• _Data to use_:

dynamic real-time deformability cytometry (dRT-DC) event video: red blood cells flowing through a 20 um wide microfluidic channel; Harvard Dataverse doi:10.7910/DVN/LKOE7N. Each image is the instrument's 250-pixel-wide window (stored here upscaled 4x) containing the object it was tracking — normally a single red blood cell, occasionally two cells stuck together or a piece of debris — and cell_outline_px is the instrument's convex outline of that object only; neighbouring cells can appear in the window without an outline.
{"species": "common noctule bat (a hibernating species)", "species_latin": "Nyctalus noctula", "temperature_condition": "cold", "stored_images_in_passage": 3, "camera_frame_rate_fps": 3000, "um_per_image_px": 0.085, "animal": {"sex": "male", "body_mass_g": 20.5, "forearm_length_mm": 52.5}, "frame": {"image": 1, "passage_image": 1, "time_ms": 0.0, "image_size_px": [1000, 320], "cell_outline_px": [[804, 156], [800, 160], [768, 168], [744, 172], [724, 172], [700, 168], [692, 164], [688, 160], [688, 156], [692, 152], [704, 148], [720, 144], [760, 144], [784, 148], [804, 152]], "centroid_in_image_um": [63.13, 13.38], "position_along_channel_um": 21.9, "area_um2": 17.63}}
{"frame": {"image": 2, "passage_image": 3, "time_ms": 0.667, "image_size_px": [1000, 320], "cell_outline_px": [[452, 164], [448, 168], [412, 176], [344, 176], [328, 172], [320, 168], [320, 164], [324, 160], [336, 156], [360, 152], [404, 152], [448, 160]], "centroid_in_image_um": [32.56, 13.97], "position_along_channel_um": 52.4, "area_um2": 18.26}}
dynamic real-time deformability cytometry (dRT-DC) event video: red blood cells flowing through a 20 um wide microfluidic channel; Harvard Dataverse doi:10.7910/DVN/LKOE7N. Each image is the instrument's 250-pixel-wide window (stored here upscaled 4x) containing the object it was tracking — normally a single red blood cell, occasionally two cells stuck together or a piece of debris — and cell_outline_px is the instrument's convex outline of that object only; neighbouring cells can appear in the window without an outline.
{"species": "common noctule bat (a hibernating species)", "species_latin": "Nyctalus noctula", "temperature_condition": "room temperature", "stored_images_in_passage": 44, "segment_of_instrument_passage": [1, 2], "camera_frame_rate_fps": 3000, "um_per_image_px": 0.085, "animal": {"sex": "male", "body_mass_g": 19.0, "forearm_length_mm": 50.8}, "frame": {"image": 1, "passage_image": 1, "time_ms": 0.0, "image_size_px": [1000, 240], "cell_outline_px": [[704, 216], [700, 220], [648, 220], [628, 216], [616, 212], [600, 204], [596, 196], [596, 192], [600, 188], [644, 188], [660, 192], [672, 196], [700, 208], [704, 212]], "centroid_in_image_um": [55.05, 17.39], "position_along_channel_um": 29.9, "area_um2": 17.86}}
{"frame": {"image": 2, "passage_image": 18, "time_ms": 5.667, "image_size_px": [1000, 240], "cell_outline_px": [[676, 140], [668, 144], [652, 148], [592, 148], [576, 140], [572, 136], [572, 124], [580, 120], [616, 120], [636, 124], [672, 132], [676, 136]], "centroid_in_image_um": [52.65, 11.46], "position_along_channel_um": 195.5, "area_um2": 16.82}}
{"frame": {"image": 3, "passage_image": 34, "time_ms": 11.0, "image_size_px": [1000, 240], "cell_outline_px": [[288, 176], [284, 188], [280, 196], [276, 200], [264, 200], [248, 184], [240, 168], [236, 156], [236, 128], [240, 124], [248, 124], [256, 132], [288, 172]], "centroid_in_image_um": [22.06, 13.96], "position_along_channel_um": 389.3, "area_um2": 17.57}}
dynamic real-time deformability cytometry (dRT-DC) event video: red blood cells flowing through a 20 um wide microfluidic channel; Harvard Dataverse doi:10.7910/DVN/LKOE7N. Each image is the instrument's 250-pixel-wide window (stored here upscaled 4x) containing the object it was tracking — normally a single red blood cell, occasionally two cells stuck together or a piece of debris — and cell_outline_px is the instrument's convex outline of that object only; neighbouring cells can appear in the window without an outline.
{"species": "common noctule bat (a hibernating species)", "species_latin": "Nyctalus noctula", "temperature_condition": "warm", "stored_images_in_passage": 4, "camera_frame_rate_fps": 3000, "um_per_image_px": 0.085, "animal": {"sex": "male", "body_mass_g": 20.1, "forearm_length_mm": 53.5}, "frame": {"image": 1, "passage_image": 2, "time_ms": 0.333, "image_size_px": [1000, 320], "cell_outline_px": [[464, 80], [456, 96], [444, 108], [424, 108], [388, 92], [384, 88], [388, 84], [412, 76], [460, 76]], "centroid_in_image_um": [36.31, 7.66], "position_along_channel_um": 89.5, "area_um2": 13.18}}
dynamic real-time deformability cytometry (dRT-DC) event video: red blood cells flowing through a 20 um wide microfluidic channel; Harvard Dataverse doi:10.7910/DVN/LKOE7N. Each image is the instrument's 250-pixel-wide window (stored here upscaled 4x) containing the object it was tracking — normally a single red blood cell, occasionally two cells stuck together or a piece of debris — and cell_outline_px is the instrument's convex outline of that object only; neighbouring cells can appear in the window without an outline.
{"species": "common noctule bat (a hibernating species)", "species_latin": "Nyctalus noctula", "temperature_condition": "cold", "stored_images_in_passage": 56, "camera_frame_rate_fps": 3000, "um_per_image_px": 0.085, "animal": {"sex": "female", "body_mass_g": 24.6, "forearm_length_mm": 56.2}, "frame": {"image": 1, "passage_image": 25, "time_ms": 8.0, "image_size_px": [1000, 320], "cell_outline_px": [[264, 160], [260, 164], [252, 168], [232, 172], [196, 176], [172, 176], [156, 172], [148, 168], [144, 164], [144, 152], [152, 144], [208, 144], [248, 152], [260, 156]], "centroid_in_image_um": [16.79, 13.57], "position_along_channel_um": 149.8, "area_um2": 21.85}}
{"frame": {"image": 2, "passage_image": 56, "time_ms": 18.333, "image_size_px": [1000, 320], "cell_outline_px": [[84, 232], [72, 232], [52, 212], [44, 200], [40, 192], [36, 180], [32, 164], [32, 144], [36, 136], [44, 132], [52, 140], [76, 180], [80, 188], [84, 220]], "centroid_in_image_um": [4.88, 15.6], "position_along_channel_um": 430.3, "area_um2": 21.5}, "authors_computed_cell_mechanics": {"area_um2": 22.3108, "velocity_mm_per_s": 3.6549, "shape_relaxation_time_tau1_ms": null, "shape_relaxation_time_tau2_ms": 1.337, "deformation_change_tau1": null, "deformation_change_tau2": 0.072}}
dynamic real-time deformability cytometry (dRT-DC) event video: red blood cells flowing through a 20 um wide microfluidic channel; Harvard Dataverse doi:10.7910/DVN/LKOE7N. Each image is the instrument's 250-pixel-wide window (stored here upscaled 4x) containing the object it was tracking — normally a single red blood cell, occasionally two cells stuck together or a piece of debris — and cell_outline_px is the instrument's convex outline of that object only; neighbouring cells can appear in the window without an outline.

• _What is required_: Give an exact copy of all the data shown above.

• _Full solution_:
dynamic real-time deformability cytometry (dRT-DC) event video: red blood cells flowing through a 20 um wide microfluidic channel; Harvard Dataverse doi:10.7910/DVN/LKOE7N. Each image is the instrument's 250-pixel-wide window (stored here upscaled 4x) containing the object it was tracking — normally a single red blood cell, occasionally two cells stuck together or a piece of debris — and cell_outline_px is the instrument's convex outline of that object only; neighbouring cells can appear in the window without an outline.
{"species": "common noctule bat (a hibernating species)", "species_latin": "Nyctalus noctula", "temperature_condition": "cold", "stored_images_in_passage": 3, "camera_frame_rate_fps": 3000, "um_per_image_px": 0.085, "animal": {"sex": "male", "body_mass_g": 20.5, "forearm_length_mm": 52.5}, "frame": {"image": 1, "passage_image": 1, "time_ms": 0.0, "image_size_px": [1000, 320], "cell_outline_px": [[804, 156], [800, 160], [768, 168], [744, 172], [724, 172], [700, 168], [692, 164], [688, 160], [688, 156], [692, 152], [704, 148], [720, 144], [760, 144], [784, 148], [804, 152]], "centroid_in_image_um": [63.13, 13.38], "position_along_channel_um": 21.9, "area_um2": 17.63}}
{"frame": {"image": 2, "passage_image": 3, "time_ms": 0.667, "image_size_px": [1000, 320], "cell_outline_px": [[452, 164], [448, 168], [412, 176], [344, 176], [328, 172], [320, 168], [320, 164], [324, 160], [336, 156], [360, 152], [404, 152], [448, 160]], "centroid_in_image_um": [32.56, 13.97], "position_along_channel_um": 52.4, "area_um2": 18.26}}
dynamic real-time deformability cytometry (dRT-DC) event video: red blood cells flowing through a 20 um wide microfluidic channel; Harvard Dataverse doi:10.7910/DVN/LKOE7N. Each image is the instrument's 250-pixel-wide window (stored here upscaled 4x) containing the object it was tracking — normally a single red blood cell, occasionally two cells stuck together or a piece of debris — and cell_outline_px is the instrument's convex outline of that object only; neighbouring cells can appear in the window without an outline.
{"species": "common noctule bat (a hibernating species)", "species_latin": "Nyctalus noctula", "temperature_condition": "room temperature", "stored_images_in_passage": 44, "segment_of_instrument_passage": [1, 2], "camera_frame_rate_fps": 3000, "um_per_image_px": 0.085, "animal": {"sex": "male", "body_mass_g": 19.0, "forearm_length_mm": 50.8}, "frame": {"image": 1, "passage_image": 1, "time_ms": 0.0, "image_size_px": [1000, 240], "cell_outline_px": [[704, 216], [700, 220], [648, 220], [628, 216], [616, 212], [600, 204], [596, 196], [596, 192], [600, 188], [644, 188], [660, 192], [672, 196], [700, 208], [704, 212]], "centroid_in_image_um": [55.05, 17.39], "position_along_channel_um": 29.9, "area_um2": 17.86}}
{"frame": {"image": 2, "passage_image": 18, "time_ms": 5.667, "image_size_px": [1000, 240], "cell_outline_px": [[676, 140], [668, 144], [652, 148], [592, 148], [576, 140], [572, 136], [572, 124], [580, 120], [616, 120], [636, 124], [672, 132], [676, 136]], "centroid_in_image_um": [52.65, 11.46], "position_along_channel_um": 195.5, "area_um2": 16.82}}
{"frame": {"image": 3, "passage_image": 34, "time_ms": 11.0, "image_size_px": [1000, 240], "cell_outline_px": [[288, 176], [284, 188], [280, 196], [276, 200], [264, 200], [248, 184], [240, 168], [236, 156], [236, 128], [240, 124], [248, 124], [256, 132], [288, 172]], "centroid_in_image_um": [22.06, 13.96], "position_along_channel_um": 389.3, "area_um2": 17.57}}
dynamic real-time deformability cytometry (dRT-DC) event video: red blood cells flowing through a 20 um wide microfluidic channel; Harvard Dataverse doi:10.7910/DVN/LKOE7N. Each image is the instrument's 250-pixel-wide window (stored here upscaled 4x) containing the object it was tracking — normally a single red blood cell, occasionally two cells stuck together or a piece of debris — and cell_outline_px is the instrument's convex outline of that object only; neighbouring cells can appear in the window without an outline.
{"species": "common noctule bat (a hibernating species)", "species_latin": "Nyctalus noctula", "temperature_condition": "warm", "stored_images_in_passage": 4, "camera_frame_rate_fps": 3000, "um_per_image_px": 0.085, "animal": {"sex": "male", "body_mass_g": 20.1, "forearm_length_mm": 53.5}, "frame": {"image": 1, "passage_image": 2, "time_ms": 0.333, "image_size_px": [1000, 320], "cell_outline_px": [[464, 80], [456, 96], [444, 108], [424, 108], [388, 92], [384, 88], [388, 84], [412, 76], [460, 76]], "centroid_in_image_um": [36.31, 7.66], "position_along_channel_um": 89.5, "area_um2": 13.18}}
dynamic real-time deformability cytometry (dRT-DC) event video: red blood cells flowing through a 20 um wide microfluidic channel; Harvard Dataverse doi:10.7910/DVN/LKOE7N. Each image is the instrument's 250-pixel-wide window (stored here upscaled 4x) containing the object it was tracking — normally a single red blood cell, occasionally two cells stuck together or a piece of debris — and cell_outline_px is the instrument's convex outline of that object only; neighbouring cells can appear in the window without an outline.
{"species": "common noctule bat (a hibernating species)", "species_latin": "Nyctalus noctula", "temperature_condition": "cold", "stored_images_in_passage": 56, "camera_frame_rate_fps": 3000, "um_per_image_px": 0.085, "animal": {"sex": "female", "body_mass_g": 24.6, "forearm_length_mm": 56.2}, "frame": {"image": 1, "passage_image": 25, "time_ms": 8.0, "image_size_px": [1000, 320], "cell_outline_px": [[264, 160], [260, 164], [252, 168], [232, 172], [196, 176], [172, 176], [156, 172], [148, 168], [144, 164], [144, 152], [152, 144], [208, 144], [248, 152], [260, 156]], "centroid_in_image_um": [16.79, 13.57], "position_along_channel_um": 149.8, "area_um2": 21.85}}
{"frame": {"image": 2, "passage_image": 56, "time_ms": 18.333, "image_size_px": [1000, 320], "cell_outline_px": [[84, 232], [72, 232], [52, 212], [44, 200], [40, 192], [36, 180], [32, 164], [32, 144], [36, 136], [44, 132], [52, 140], [76, 180], [80, 188], [84, 220]], "centroid_in_image_um": [4.88, 15.6], "position_along_channel_um": 430.3, "area_um2": 21.5}, "authors_computed_cell_mechanics": {"area_um2": 22.3108, "velocity_mm_per_s": 3.6549, "shape_relaxation_time_tau1_ms": null, "shape_relaxation_time_tau2_ms": 1.337, "deformation_change_tau1": null, "deformation_change_tau2": 0.072}}
dynamic real-time deformability cytometry (dRT-DC) event video: red blood cells flowing through a 20 um wide microfluidic channel; Harvard Dataverse doi:10.7910/DVN/LKOE7N. Each image is the instrument's 250-pixel-wide window (stored here upscaled 4x) containing the object it was tracking — normally a single red blood cell, occasionally two cells stuck together or a piece of debris — and cell_outline_px is the instrument's convex outline of that object only; neighbouring cells can appear in the window without an outline.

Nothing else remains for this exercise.